Così è tornato Di Battista, l’anima barricadera del grillismo. Il problema è che nessuno all’interno del movimento sa più che missione affidargli: in motocicletta sulle polverose e gloriose strade di Che Guevara c’è stato, le tartarughe del Madagascar le ha raccontate, un paio di libri li ha scritti (gli manca sempre l’imperdibile opera con prefazione di Walter Veltroni, ma arriverà), la nostalgia del governo con la Lega l’ha esplicitata. Nessuno l’ha mai eletto perché non si è mai candidato ma dicono che la base gli voglia bene come al tempo del vaffa «perché è l’unico ancora duro e puro».

È bastato che rilasciasse un paio di interviste per mettere in allarme un intero governo perdutosi nei saloni di Villa Pamphilj (vorrei vedere voi in mezzo a quei corridoi dove la cera è in concessione ad Atlantia, senza navigatore o almeno navigator). Il Pd vede Di Battista come fumo negli occhi esattamente come Beppe Grillo che passa le giornate a tirargli scappellotti, maledetto figlio che spacca vetri con la fionda. Dietro questo cinema c’è qualcosa di serio: il movimento non è mai stato così spaccato. Da una parte il guru comico, il premier Conte e il presidente della Camera, Roberto Fico, rappresentano gli integrati che vogliono portare avanti la legislatura. Dall’altra Davide Casaleggio (lasciato fuori dagli Stati Generali), Di Maio e il Di Battista medesimo vedrebbero favorevolmente uno sgambetto rovinoso e un ritorno alle urne.

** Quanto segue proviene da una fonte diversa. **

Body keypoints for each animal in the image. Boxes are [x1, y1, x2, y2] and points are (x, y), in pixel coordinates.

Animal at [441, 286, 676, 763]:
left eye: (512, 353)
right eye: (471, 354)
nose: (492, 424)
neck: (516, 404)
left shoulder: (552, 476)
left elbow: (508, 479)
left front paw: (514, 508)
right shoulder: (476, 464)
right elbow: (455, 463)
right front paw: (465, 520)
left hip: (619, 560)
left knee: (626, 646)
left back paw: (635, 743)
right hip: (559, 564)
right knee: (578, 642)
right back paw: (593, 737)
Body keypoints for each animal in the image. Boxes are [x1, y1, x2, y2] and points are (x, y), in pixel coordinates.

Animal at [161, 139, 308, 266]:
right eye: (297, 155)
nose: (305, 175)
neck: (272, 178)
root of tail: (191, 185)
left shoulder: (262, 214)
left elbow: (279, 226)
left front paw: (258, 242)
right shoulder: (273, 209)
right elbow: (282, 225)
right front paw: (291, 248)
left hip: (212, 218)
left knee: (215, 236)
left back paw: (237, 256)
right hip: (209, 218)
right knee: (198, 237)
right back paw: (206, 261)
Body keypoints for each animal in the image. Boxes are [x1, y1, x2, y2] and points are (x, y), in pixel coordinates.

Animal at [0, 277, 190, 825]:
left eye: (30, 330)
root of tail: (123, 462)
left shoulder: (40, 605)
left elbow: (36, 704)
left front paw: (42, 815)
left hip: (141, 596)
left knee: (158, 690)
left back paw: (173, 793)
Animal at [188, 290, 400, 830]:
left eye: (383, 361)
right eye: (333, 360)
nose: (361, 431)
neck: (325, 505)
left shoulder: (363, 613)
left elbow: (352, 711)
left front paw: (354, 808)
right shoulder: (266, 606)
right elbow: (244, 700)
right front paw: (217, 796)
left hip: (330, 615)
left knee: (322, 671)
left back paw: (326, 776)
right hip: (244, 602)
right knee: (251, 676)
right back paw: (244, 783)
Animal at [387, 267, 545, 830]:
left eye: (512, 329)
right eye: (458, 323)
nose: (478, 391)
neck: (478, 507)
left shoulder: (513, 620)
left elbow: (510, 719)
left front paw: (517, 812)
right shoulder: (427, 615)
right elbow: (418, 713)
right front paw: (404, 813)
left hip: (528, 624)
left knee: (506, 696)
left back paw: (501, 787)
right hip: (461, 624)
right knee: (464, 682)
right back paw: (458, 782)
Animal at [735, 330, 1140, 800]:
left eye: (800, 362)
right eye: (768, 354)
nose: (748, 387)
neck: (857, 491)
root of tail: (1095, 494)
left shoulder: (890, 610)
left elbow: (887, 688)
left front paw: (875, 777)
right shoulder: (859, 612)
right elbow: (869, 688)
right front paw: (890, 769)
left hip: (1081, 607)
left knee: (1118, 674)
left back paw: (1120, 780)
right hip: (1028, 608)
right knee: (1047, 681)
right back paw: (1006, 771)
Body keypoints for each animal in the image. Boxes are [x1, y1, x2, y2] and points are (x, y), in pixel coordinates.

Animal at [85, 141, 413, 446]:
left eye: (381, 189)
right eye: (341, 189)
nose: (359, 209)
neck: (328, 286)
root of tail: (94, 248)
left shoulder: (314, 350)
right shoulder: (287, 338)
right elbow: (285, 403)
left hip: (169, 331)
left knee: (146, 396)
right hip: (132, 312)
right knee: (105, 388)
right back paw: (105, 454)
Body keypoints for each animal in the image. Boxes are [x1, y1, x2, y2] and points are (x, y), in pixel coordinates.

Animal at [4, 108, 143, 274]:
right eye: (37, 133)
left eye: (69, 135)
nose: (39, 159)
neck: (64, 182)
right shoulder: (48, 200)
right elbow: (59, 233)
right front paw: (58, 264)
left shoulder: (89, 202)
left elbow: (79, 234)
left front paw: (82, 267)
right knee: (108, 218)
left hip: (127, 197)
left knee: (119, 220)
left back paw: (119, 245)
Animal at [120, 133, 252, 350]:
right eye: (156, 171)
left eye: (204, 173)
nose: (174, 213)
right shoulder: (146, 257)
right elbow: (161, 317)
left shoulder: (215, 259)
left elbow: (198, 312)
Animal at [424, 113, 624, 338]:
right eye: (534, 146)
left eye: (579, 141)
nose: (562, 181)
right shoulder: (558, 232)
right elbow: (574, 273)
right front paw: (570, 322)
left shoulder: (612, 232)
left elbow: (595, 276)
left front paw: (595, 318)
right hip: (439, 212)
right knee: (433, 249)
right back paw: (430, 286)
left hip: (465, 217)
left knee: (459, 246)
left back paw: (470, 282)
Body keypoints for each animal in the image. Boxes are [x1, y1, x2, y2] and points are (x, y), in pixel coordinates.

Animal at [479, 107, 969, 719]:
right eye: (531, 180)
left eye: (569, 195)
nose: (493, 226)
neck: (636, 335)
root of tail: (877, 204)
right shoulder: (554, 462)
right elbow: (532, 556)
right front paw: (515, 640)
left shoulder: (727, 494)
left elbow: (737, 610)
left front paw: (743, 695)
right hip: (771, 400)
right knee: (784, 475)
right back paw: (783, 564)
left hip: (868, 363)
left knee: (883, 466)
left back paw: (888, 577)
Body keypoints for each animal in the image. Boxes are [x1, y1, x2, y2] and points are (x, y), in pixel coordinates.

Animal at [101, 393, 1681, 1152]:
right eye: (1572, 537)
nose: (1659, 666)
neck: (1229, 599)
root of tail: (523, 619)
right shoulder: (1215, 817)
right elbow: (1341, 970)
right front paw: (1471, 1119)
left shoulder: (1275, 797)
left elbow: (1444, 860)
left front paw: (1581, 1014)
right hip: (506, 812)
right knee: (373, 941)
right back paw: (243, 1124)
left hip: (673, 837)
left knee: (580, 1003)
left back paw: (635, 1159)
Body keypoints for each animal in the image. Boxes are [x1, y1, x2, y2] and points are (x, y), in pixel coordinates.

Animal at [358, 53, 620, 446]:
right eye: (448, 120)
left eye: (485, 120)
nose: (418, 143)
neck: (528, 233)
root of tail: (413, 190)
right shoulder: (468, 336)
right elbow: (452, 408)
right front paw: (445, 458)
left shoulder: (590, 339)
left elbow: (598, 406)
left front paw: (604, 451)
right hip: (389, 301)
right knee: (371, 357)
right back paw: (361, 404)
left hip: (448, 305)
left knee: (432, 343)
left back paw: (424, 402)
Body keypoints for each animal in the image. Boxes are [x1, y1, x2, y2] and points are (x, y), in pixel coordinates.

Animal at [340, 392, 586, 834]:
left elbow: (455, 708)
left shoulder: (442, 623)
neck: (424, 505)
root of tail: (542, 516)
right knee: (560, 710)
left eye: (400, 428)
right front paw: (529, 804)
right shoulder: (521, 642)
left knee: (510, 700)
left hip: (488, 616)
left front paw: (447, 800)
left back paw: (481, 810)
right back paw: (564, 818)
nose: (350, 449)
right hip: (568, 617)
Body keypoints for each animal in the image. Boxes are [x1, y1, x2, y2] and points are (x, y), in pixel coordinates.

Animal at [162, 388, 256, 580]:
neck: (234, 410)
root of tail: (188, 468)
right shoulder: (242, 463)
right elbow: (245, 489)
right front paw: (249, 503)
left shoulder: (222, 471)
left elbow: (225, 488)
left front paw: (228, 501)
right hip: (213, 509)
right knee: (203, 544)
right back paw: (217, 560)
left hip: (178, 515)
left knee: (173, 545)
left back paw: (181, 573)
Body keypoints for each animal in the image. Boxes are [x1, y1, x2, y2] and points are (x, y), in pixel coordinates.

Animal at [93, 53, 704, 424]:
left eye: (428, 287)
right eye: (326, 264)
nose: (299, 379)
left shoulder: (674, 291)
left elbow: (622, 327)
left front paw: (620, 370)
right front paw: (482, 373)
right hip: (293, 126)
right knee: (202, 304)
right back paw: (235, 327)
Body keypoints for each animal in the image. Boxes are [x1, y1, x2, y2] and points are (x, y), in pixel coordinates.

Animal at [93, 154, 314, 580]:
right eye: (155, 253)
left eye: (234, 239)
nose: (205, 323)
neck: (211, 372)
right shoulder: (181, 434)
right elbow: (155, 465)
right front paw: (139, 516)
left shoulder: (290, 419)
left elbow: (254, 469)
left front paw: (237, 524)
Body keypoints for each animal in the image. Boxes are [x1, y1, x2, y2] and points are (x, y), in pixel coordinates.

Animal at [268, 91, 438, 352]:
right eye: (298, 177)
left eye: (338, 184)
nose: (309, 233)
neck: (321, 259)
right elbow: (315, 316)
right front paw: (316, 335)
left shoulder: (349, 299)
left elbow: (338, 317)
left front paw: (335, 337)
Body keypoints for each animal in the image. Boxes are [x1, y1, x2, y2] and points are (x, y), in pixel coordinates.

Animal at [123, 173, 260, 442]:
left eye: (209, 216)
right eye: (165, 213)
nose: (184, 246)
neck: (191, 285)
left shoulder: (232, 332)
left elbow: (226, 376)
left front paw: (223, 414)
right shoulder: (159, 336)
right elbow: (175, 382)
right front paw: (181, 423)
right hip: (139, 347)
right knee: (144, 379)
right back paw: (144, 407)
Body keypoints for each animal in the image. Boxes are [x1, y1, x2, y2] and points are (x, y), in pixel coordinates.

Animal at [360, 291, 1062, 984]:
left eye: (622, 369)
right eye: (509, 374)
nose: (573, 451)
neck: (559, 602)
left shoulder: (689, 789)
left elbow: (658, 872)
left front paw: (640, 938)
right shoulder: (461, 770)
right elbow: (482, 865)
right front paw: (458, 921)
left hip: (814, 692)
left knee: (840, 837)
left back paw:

Per ora il progetto avanza molto piano, anche i grillini sono diventati dorotei e più che affidarsi a Rousseau, russano sulle comode poltrone delle partecipate. Nel frattempo la scena è tutta di Di Battista, il caudillo in risciò, che si intesta il nuovo declino per il bene di tutti noi e per recuperare qualche consenso. Fra poco ci sono le regionali in Campania, Puglia, Toscana, Marche (Liguria e Veneto sembrano fuori gioco) e le parole del Dibba un effetto l’hanno sortito: Pd e 5Stelle non sono ancora riusciti a trovare un candidato condiviso neppure a Barletta. Urge correre sul posto, ma da Roma in monopattino c’è il rischio di arrivare quando il centrodestra avrà già vinto.